Copy the records from the line with "pose: elev=74.8 azim=354.8" up to and including the line with "Dot at: (211, 228)", replacing "roll" with "twist" and changing nothing else. Leave the pictures out.

SUPPLIED RECORDS
____________________
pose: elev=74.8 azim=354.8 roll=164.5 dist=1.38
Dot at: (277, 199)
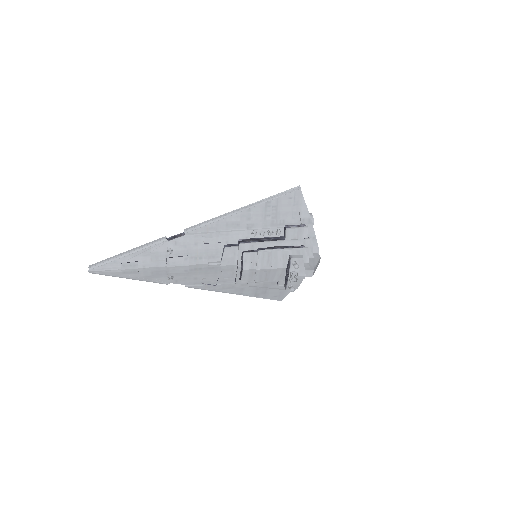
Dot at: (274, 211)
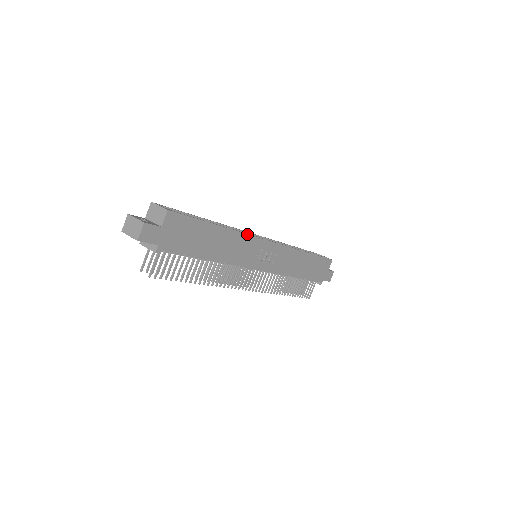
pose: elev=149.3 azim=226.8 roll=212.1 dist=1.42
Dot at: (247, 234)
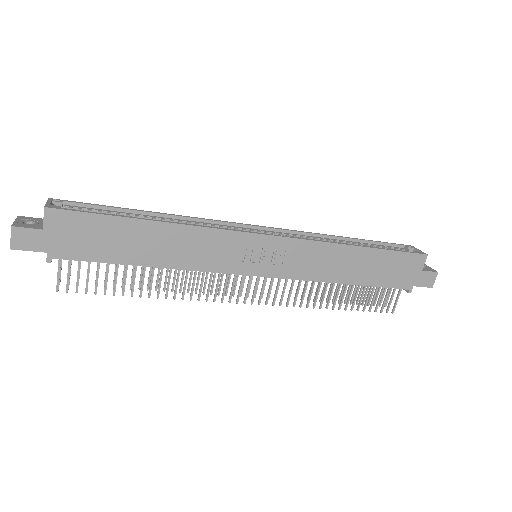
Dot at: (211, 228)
____________________
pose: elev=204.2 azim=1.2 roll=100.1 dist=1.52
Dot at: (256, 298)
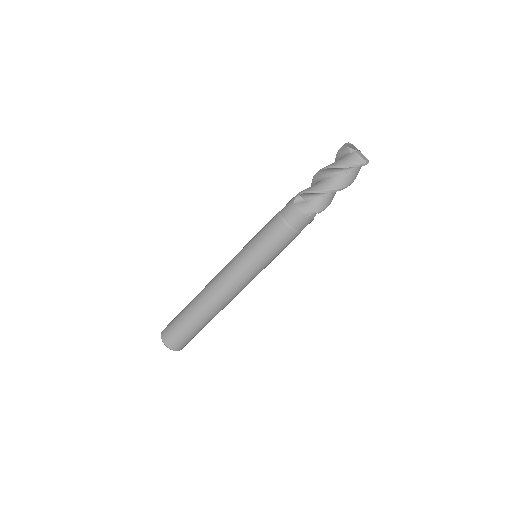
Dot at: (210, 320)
____________________
SOLUTION
pose: elev=74.8 azim=354.8 twist=164.5 dist=1.38
Dot at: (277, 199)
Dot at: (274, 211)
pose: elev=149.3 azim=226.8 twist=212.1 dist=1.42
Dot at: (247, 234)
Dot at: (211, 228)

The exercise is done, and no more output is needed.